Review: Majestic Wilderlands (Conclusion)

I had begun a chapter-by-chapter review of The Majestic Wilderlands by Robert S. Conley in my previous two posts, but do not believe I can adequately capture all the detail that the product is immersed in. I finished reading the product today, all 140 pages of it. Though not as many pages as some tombs, the detail and depth is intense (for lack of a better word). You surely have to see to believe.

So, I will provide my overall opinion of the setting and rules, granted without having actually played in it, by providing the follow image:



The Good: Too much to capture in a simple review.
  • An expansive setting that provides ample background for a myriad of types of campaigns to be set in; from Oriental to Fantasy Western.
  • In depth social structures in the form of Orders, Cultures, Sects, and many others.
  • Well thought out and interesting character classes that do not coddle to balance, but rather are designed to support and reinforce the setting and locals. Classes are intriguing enough to garner even the most munchkin player's attention to select a class based on role-playing potential rather than any mechanical advantage.
  • Though the setting has a strong fantasy base, Rob has managed to bend traditional fantasy tropes just enough to make it not feel like a canned fantasy setting. This is where the life of the setting emerges in my opinion and is, as mentioned earlier, supported by the iconic character expansions.
  • Additional rules, for the most part, are not added just for the sake of adding something new. They appear to have been included to strengthen a certain feel. Where this is not the case, the rules have been identified as 'optional'. Such as a short entry on helms.
  • I really can not encapsulate the wealth of inspirational goodness that is shoe-horned into this book.
  • A small issue I normally have with PDF purchases, but that grates on me terribly, is executed with perfection within this release: hyperlinking. It may seem like a small thing, but when I read a PDF with hyperlinks that drop me at the wrong page, mid paragraph, etc. It grates on me. All tested hyperlinking took me straight to the top of the desired information. Bravo!
The Bad Unfortunate: Though minimal / trivial, there are some.
  • Some of the 'flow' of data could have been arranged differently for my personal tastes. For example, Setting geographical and history first, then characters. Or corresponding character types in said setting section. Example, "Character Classes, and Ability Bonuses" on page 65 might have worked better, for me, up in the "Character:" chapters.
  • Sparse instances of missing words or gramatical flow. Nothing that ruined the experience, but noticable.
  • Though designed, in my opinion, to be taylorable by a GM for their own campaign, I would have loved to have seen a small area of the "The Main Campaign Area" section drilled into with more detail. Perhaps displaying some of the author's legendary maps? In that vein, "Cultures and Religions" and "Regions" occasionally covered similar ground. Reducing the scope of the world, or its writeup, and expounding on the section that Rob's campaigns took place in would have made this product five stars for me.
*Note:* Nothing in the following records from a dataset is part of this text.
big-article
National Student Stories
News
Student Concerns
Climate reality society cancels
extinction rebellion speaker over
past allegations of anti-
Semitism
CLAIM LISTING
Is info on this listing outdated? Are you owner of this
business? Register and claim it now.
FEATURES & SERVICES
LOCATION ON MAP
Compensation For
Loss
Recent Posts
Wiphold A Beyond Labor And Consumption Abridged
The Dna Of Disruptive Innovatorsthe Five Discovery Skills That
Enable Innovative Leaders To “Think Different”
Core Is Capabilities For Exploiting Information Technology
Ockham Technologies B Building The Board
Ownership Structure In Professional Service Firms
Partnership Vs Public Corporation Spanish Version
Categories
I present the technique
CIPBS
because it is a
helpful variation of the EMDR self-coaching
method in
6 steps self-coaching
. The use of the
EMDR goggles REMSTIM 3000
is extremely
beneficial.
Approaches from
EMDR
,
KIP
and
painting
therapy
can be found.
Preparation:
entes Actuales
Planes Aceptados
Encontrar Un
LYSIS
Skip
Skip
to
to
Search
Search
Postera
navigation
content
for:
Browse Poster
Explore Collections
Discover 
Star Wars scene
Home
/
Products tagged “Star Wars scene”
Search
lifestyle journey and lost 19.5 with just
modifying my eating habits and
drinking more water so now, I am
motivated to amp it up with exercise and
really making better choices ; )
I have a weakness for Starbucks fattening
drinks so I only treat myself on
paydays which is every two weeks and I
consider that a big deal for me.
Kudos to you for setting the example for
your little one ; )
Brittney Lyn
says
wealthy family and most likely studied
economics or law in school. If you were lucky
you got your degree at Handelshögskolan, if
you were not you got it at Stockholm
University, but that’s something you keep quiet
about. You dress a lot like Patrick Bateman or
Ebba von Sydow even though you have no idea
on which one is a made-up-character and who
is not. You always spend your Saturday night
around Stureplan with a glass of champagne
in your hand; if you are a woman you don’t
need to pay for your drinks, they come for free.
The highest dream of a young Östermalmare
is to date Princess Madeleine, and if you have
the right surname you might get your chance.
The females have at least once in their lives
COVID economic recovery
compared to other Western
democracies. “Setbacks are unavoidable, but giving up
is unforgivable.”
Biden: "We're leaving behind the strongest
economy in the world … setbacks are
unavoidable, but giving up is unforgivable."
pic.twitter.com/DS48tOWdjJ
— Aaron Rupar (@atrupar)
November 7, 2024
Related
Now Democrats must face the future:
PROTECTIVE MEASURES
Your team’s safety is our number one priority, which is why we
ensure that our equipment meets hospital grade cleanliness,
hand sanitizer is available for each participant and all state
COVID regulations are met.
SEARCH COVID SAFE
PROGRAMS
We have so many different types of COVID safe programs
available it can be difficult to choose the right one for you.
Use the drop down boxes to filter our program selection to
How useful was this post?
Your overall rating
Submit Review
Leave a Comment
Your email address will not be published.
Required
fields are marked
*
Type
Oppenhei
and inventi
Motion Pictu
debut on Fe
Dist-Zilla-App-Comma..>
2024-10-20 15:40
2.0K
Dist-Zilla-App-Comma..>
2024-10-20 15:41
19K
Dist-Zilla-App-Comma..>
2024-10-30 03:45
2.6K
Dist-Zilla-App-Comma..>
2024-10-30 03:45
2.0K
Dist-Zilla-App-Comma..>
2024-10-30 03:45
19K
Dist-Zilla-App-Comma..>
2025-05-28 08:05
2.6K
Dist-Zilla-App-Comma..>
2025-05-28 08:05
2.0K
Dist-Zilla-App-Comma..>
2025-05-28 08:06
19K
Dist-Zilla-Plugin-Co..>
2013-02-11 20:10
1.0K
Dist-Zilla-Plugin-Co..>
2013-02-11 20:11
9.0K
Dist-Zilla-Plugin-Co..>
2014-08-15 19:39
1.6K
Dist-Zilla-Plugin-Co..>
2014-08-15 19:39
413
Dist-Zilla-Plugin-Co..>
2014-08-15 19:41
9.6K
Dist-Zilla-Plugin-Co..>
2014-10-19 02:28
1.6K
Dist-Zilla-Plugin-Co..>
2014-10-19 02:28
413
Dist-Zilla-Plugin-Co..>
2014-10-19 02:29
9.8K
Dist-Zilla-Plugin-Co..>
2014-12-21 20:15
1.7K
Basically, I believe he mentions having changed the scale of the setting map. I would have rather seen 5 mile regional hex description, than 12.5 mile world hex description. If that makes sense?
Over All Assessment: 4.5 of 5 stars with an expected 'Red' result on the 'Fun Meter' for actual play! Amazing setting with integrated rules. A little less in the expanse of the world and a tad more detail in the core campaign area, would have made it the best setting I have ever had the pleasure to read.

Cudos Rob Conley. Wish I would have purchased months ago!

Best,
TB

2 comments:

  1. I just want to say it was a great and insightful review.

    Thanks

    ReplyDelete
  2. I hope you really think so. I have never taken the time before to even try and write a review, so doing so for this product has to say something. I am looking forward to getting Points of Light and your Blackmarsh releases.